### Exercise requirements
Copy the data verbatim, starting at the line containing "What azimuth in" and ending at the line containing "Answer: the silver laptop", both included. Omit the pictures.

### Data to examine
┌────────

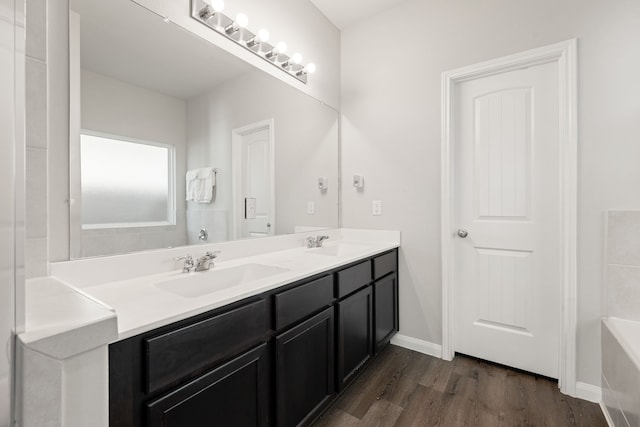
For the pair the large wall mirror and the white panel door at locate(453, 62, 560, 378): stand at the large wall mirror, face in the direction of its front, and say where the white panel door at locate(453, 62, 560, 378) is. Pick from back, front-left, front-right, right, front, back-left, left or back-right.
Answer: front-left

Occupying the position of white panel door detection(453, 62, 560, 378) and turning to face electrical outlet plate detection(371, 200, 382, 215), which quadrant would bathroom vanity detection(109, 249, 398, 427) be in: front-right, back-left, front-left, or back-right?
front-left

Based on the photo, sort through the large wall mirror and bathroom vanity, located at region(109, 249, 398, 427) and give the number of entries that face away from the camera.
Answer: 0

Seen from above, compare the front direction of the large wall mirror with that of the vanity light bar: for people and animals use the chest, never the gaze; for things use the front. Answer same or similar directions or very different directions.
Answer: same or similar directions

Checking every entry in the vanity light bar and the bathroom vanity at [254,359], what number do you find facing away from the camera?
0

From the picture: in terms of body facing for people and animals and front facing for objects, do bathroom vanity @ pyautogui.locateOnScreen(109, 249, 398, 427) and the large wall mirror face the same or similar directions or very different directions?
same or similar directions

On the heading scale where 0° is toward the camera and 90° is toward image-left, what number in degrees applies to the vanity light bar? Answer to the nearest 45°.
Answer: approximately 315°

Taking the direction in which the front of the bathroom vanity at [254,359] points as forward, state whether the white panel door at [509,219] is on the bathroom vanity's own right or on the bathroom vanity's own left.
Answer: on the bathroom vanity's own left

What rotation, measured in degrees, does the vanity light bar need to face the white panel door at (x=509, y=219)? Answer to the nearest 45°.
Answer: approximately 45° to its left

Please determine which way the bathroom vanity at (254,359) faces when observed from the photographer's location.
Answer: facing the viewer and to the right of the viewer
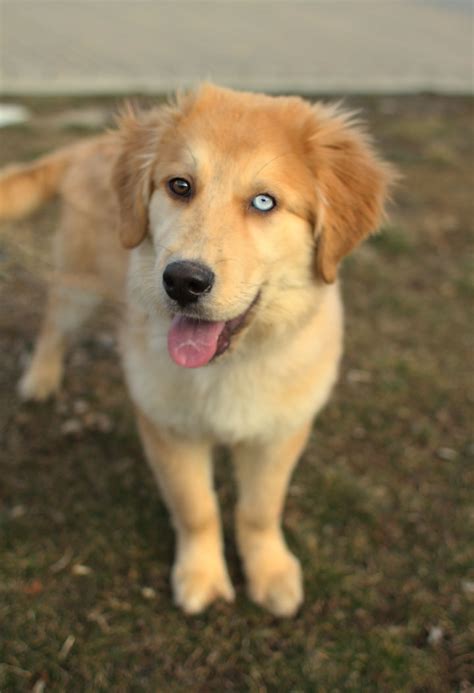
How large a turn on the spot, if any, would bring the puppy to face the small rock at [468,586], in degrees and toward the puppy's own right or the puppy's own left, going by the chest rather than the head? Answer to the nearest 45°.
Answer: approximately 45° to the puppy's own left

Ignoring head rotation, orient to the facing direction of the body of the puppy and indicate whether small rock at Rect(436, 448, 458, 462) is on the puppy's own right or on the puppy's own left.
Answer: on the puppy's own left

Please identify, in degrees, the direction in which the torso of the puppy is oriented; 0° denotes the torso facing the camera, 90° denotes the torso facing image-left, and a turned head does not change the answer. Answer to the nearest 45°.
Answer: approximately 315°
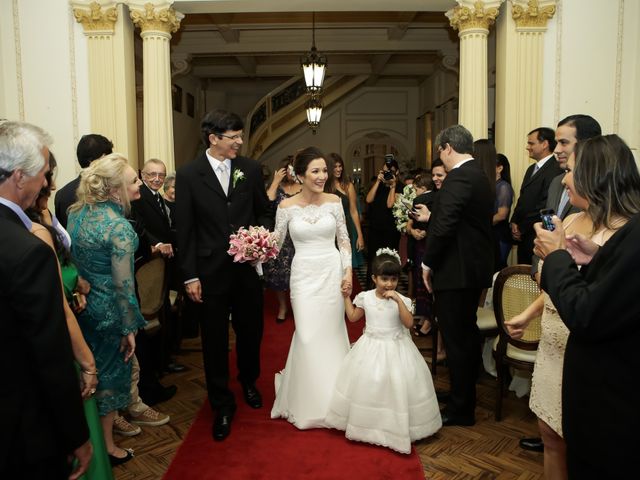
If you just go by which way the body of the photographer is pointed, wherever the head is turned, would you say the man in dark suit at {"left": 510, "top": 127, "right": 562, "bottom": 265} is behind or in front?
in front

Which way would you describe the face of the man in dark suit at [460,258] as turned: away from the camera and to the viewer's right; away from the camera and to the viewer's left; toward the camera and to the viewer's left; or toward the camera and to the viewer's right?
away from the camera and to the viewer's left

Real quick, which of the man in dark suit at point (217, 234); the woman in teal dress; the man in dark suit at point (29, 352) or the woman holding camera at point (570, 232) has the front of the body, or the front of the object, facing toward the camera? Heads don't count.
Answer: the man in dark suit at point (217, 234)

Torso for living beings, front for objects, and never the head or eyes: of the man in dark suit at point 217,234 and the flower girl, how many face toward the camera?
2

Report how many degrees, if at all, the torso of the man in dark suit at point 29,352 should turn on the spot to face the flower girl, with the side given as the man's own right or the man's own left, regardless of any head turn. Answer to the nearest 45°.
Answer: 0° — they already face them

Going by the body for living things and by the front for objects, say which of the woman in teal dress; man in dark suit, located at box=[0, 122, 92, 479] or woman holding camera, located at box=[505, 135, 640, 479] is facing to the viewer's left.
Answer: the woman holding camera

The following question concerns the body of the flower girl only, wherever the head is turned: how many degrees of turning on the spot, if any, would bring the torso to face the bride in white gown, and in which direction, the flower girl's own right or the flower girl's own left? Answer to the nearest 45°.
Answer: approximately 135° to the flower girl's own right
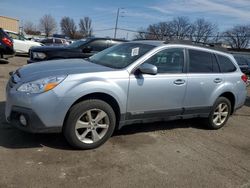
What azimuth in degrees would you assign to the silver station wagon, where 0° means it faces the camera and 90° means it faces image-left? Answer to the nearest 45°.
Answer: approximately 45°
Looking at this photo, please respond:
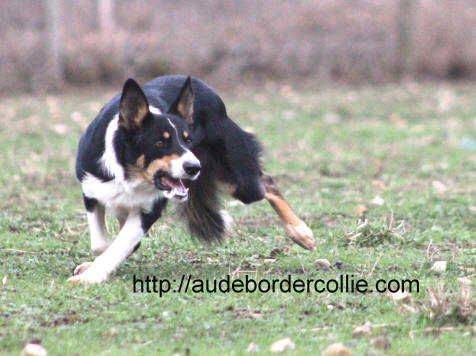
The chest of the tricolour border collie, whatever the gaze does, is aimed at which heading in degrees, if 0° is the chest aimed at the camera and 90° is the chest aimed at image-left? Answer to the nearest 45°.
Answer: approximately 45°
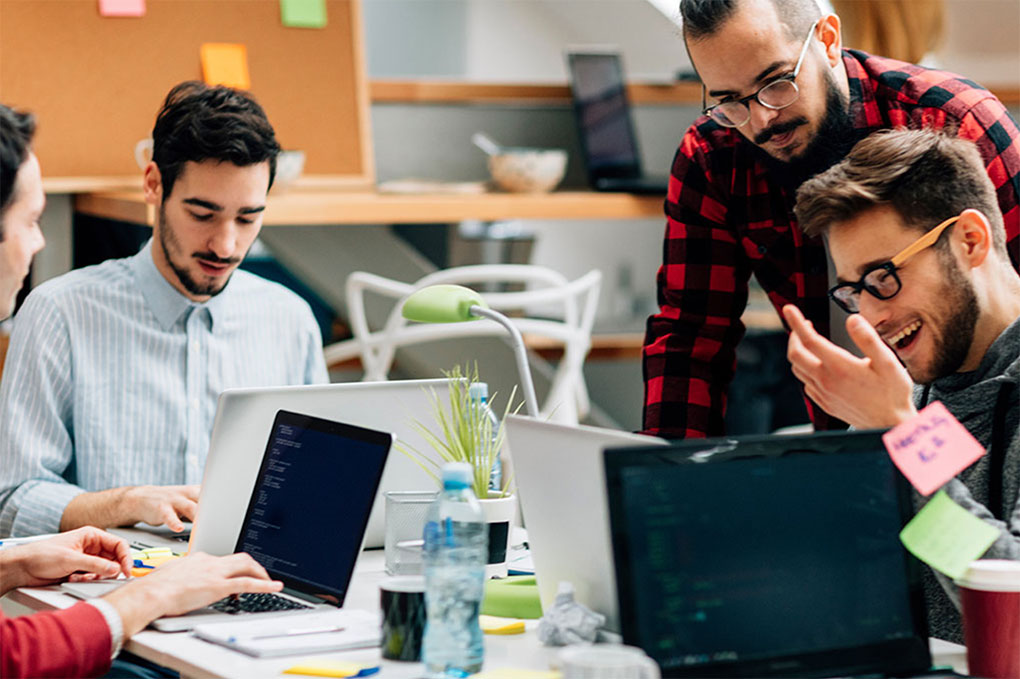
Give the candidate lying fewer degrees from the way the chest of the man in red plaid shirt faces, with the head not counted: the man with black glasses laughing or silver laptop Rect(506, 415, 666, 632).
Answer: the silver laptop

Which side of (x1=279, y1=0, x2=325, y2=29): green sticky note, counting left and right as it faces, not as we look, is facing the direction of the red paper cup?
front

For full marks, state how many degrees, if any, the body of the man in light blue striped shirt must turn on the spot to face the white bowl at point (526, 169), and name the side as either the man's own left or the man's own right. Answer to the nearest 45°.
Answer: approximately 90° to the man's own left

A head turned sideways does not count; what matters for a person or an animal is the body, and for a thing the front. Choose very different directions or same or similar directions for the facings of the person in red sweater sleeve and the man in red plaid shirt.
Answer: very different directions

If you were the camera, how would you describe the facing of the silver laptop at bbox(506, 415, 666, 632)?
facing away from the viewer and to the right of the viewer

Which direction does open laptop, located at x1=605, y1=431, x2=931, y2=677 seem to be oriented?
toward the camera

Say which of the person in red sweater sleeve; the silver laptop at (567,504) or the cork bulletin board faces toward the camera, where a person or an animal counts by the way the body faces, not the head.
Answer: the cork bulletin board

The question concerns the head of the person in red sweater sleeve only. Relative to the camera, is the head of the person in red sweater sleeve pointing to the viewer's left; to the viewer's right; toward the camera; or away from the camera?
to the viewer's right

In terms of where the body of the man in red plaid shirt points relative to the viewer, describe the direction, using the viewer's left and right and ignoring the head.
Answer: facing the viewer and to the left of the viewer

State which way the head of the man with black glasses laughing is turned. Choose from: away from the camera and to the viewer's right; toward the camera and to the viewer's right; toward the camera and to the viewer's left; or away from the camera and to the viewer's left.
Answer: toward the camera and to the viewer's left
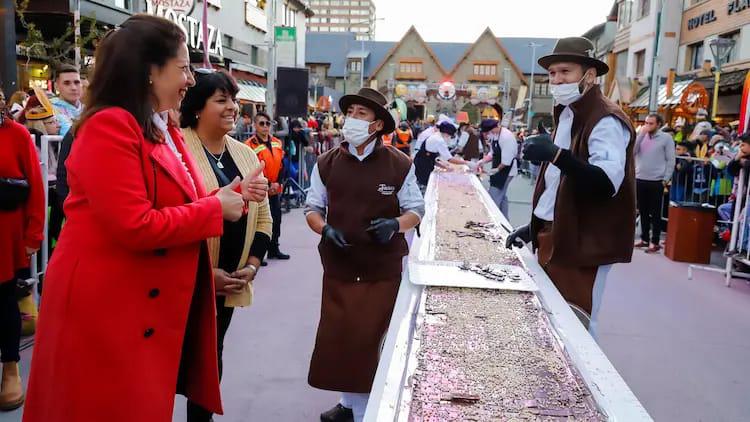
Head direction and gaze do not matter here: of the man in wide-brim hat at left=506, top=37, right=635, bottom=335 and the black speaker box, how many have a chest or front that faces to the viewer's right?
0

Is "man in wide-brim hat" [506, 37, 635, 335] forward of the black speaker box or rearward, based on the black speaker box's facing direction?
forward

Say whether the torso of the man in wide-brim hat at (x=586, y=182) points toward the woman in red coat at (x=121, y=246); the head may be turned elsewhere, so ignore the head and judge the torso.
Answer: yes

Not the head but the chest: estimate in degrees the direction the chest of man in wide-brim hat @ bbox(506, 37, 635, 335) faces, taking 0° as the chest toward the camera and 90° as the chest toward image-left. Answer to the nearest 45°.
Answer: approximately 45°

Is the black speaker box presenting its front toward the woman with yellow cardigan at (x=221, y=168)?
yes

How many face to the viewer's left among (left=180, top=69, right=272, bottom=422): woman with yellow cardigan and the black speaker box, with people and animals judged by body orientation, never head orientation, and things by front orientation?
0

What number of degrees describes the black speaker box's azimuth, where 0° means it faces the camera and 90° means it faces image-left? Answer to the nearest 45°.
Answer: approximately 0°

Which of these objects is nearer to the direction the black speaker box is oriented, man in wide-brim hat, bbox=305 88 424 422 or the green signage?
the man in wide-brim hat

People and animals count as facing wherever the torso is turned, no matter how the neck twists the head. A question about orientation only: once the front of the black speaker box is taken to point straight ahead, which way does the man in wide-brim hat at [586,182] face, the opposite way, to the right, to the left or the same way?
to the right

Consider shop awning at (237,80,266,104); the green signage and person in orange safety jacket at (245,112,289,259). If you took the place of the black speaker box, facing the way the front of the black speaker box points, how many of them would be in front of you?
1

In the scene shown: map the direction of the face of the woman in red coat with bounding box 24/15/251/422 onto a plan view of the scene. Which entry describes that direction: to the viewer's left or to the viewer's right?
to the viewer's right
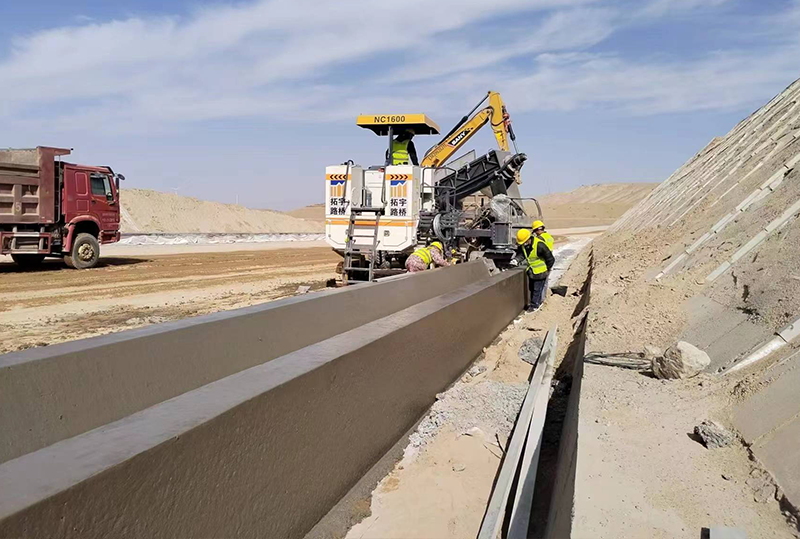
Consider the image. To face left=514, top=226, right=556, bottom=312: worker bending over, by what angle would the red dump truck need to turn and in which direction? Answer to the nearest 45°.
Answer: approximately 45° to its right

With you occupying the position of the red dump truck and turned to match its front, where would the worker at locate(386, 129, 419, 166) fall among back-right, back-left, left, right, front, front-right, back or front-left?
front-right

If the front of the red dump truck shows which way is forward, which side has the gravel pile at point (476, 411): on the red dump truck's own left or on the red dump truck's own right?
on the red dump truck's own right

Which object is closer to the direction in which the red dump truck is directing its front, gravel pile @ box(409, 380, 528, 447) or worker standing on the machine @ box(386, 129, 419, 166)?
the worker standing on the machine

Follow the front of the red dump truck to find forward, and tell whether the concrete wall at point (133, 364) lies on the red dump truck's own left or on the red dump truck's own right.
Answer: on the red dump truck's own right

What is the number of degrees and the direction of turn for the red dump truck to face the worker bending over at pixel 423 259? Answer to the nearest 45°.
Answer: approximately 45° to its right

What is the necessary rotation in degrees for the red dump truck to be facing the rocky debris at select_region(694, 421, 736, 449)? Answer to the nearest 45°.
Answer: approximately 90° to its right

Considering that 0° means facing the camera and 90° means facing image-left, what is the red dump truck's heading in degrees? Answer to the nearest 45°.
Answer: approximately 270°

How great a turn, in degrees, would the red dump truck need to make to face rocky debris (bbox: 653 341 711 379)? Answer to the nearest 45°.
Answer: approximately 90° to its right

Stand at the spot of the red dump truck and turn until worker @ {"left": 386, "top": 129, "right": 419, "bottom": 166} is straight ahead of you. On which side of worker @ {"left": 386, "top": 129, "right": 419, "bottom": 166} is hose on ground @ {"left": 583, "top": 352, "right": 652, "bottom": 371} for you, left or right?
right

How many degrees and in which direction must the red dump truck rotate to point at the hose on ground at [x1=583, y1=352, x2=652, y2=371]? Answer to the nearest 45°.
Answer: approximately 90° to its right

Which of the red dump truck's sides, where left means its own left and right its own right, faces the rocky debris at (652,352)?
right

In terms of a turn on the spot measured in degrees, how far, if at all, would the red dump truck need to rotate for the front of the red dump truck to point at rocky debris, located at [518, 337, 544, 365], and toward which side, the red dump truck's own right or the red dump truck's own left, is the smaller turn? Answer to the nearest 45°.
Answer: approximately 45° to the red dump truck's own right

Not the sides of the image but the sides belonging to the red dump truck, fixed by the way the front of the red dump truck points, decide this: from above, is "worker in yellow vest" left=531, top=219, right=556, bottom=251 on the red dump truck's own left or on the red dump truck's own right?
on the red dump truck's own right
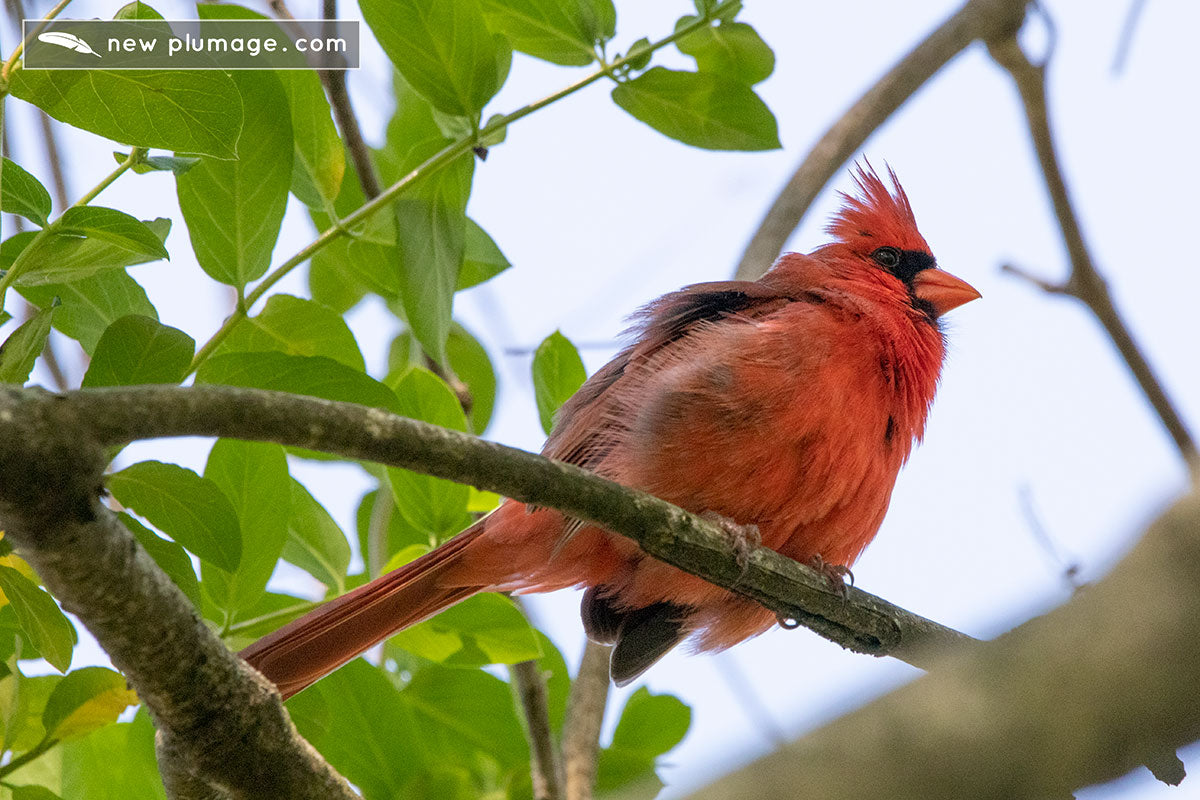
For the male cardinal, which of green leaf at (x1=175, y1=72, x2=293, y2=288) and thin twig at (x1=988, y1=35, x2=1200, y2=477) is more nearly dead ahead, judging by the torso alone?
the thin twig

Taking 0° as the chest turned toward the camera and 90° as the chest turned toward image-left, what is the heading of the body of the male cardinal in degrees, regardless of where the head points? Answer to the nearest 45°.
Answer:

└────────

### Expected answer
What azimuth in degrees would you assign to the silver station wagon, where 0° means it faces the camera and 90° means it faces image-left? Answer to the nearest 45°.
Answer: approximately 45°
Looking at this photo, please respond:
The chest of the tricolour border collie, whatever the gaze does, is aimed at which heading in degrees, if 0° is the chest aimed at the camera and 90° is the chest aimed at image-left? Answer to the nearest 45°.
Answer: approximately 45°
Give the candidate lying fewer degrees from the way the chest of the man in red plaid shirt faces, with the head not counted: the man with black glasses laughing or silver laptop Rect(506, 415, 666, 632).
Answer: the silver laptop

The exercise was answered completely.